Bernard Falaise is a French guitarist whose many performances on the European new music scene include appearances in many Ambiances Magnétiques-related outfits, especially in avant-rock-oriented groups that included drummer Rémi Leclerc (Miriodor, Les Projectionnistes, Papa Boa). He is also active on the free improv scene, playing with Klaxon Gueule and Robert M. Lepage, among others. His distinctive guitar style, at times raw and twangy, at others highly atmospheric, set him apart in the same class of originals as René Lussier. He is also a much in-demand record producer and has composed contemporary classical music in his spare time for the tango ensemble Quartango and the saxophone quartet Quasar.

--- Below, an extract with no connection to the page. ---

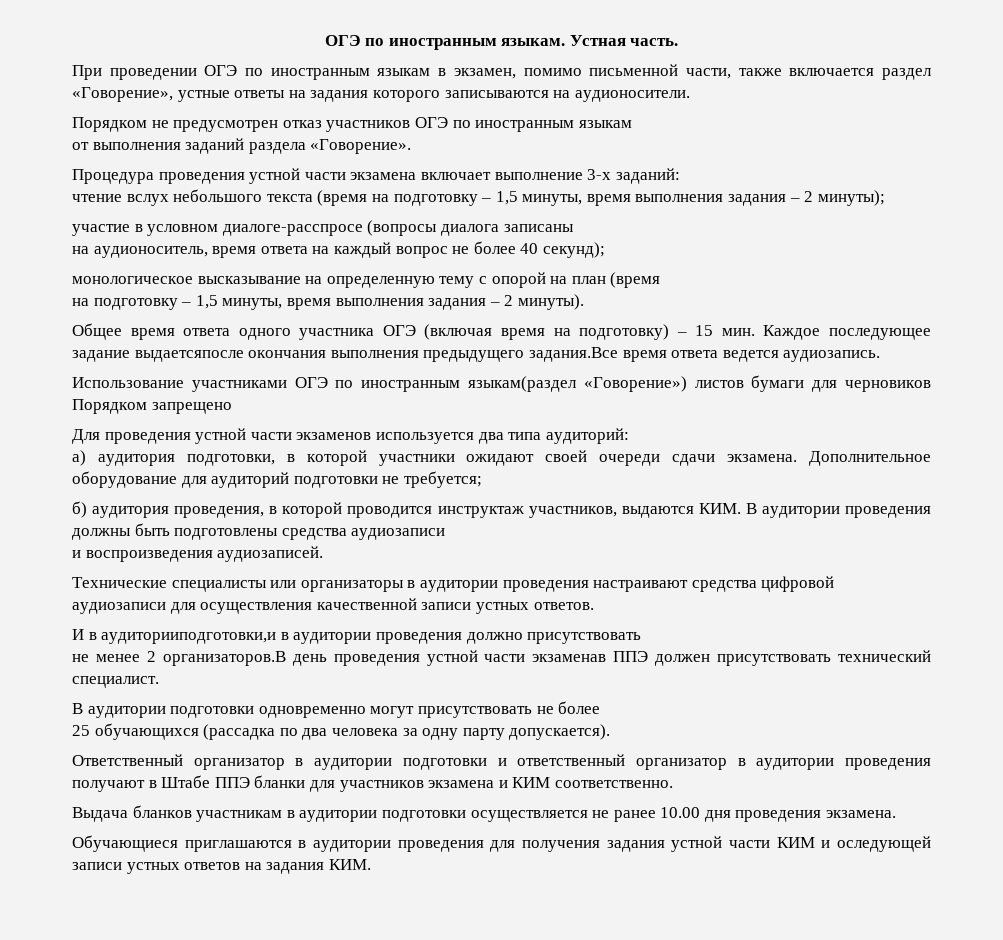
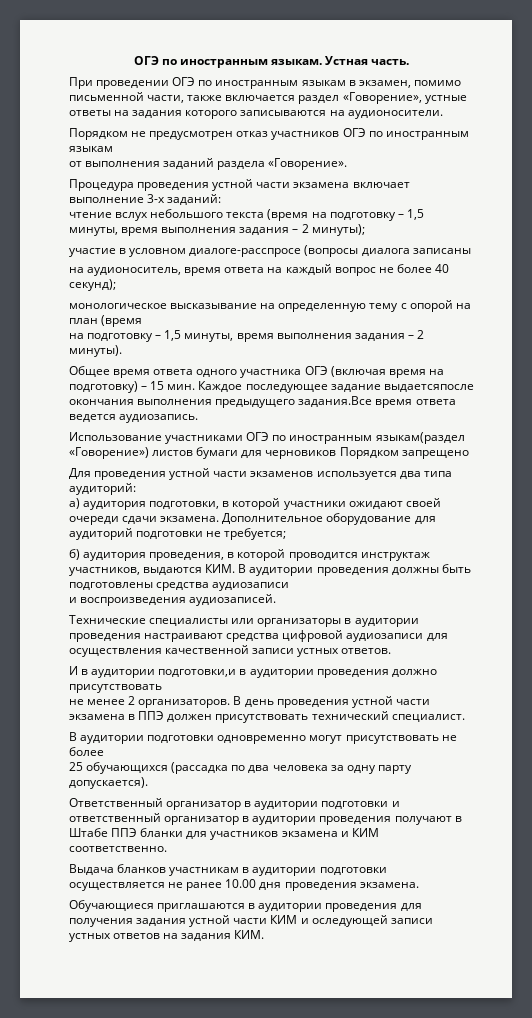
[101,632,277,644] аудиторииподготовки,и -> [91,669,237,678] аудитории подготовки,и
[162,651,286,666] организаторов.В -> [138,696,242,708] организаторов. В
[532,654,607,662] экзаменав -> [69,714,136,720] экзамена в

Falaise was born in 1965 and little is known about his formative years. He picked up the guitar in his teens and came to music from the progressive side of rock; King Crimson's Robert Fripp is an obvious influence. He studied music and started to work professionally in the early '90s, joining the avant-prog group Miriodor. The group's fourth album, Jongleries Élastiques, came out in 1995 and introduced his playing to fans of the genre. The enthusiastic response to the album ensured he was dutifully acknowledged for his important contribution to the group's refreshed sound. Miriodor drummer Rémi Leclerc was already well-acquainted with the avant-garde music collective Ambiances Magnétiques and he introduced his friend. Falaise quickly became a favorite sideman and enrolled in Claude St-Jean's Les Projectionnistes, Michel F. Côté's Klaxon Gueule, André Duchesne's Diesel (sadly undocumented), and started the group Papa Boa with Leclerc, saxophonist Pierre Labbé, and bassist Frédéric Roverselli.
In 1999-2000, Falaise diversified his activities, reaching a wider audience. He co-wrote with Côté the music for Robert Lepage's film Nô and began to work with alternative pop artists. He co-produced the first album by Jorane in 1999 and the next year produced and played on Marie-Jo Thériault's acclaimed album La Maline. The number of awards and praise this album gathered assured him a first-class status as cutting-edge producer. In the meantime, he released his first solo album, Do, a collection of multi-tracked guitar pieces, in 2000. In 2007 his second album arrived, featuring Falaise on guitars, bass, banjo, mandolin, keyboards, percussion, turntables, and ‘manipulations diverses,' along with a number of Montreal's most cutting-edge musicians, including saxophonist/flutist Jean Derome, clarinetist Lori Freedman, trombonist Tom Walsh, trumpeter Gordon Allen, drummer/percussionist Jean Martin, and Julien Grégoire on marimba.
While remaining a participant in the Ambiances Magnétiques scene (e.g., the Unexpected, Mélanie Auclair) during the 2000s, Falaise also continued to perform live and record with Miriodor, appearing on 2001's Mekano, 2005's Parade + Live at NEARfest, and 2009's Avanti!